▶ _Exercise brief_
Please copy every line of the listing below word for word.
== Available data
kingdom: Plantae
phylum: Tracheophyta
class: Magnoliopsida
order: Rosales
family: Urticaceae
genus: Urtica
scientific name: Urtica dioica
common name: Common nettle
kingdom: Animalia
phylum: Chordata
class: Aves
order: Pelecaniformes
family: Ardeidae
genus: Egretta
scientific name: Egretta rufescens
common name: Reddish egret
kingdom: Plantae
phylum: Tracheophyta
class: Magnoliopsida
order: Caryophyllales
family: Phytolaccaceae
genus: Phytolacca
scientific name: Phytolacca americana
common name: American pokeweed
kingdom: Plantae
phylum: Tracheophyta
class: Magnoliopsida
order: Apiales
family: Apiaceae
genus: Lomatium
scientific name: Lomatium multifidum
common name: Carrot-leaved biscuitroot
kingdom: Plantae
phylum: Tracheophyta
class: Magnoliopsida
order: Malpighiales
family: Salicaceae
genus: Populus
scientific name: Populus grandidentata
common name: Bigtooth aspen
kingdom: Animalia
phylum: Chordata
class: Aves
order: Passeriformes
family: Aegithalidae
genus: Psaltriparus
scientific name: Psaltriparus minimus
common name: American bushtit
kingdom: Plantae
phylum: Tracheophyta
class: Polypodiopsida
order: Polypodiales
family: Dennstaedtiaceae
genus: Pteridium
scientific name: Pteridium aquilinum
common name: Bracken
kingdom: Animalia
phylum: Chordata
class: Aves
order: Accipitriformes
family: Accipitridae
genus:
====
▶ _The solution_
kingdom: Plantae
phylum: Tracheophyta
class: Magnoliopsida
order: Rosales
family: Urticaceae
genus: Urtica
scientific name: Urtica dioica
common name: Common nettle
kingdom: Animalia
phylum: Chordata
class: Aves
order: Pelecaniformes
family: Ardeidae
genus: Egretta
scientific name: Egretta rufescens
common name: Reddish egret
kingdom: Plantae
phylum: Tracheophyta
class: Magnoliopsida
order: Caryophyllales
family: Phytolaccaceae
genus: Phytolacca
scientific name: Phytolacca americana
common name: American pokeweed
kingdom: Plantae
phylum: Tracheophyta
class: Magnoliopsida
order: Apiales
family: Apiaceae
genus: Lomatium
scientific name: Lomatium multifidum
common name: Carrot-leaved biscuitroot
kingdom: Plantae
phylum: Tracheophyta
class: Magnoliopsida
order: Malpighiales
family: Salicaceae
genus: Populus
scientific name: Populus grandidentata
common name: Bigtooth aspen
kingdom: Animalia
phylum: Chordata
class: Aves
order: Passeriformes
family: Aegithalidae
genus: Psaltriparus
scientific name: Psaltriparus minimus
common name: American bushtit
kingdom: Plantae
phylum: Tracheophyta
class: Polypodiopsida
order: Polypodiales
family: Dennstaedtiaceae
genus: Pteridium
scientific name: Pteridium aquilinum
common name: Bracken
kingdom: Animalia
phylum: Chordata
class: Aves
order: Accipitriformes
family: Accipitridae
genus:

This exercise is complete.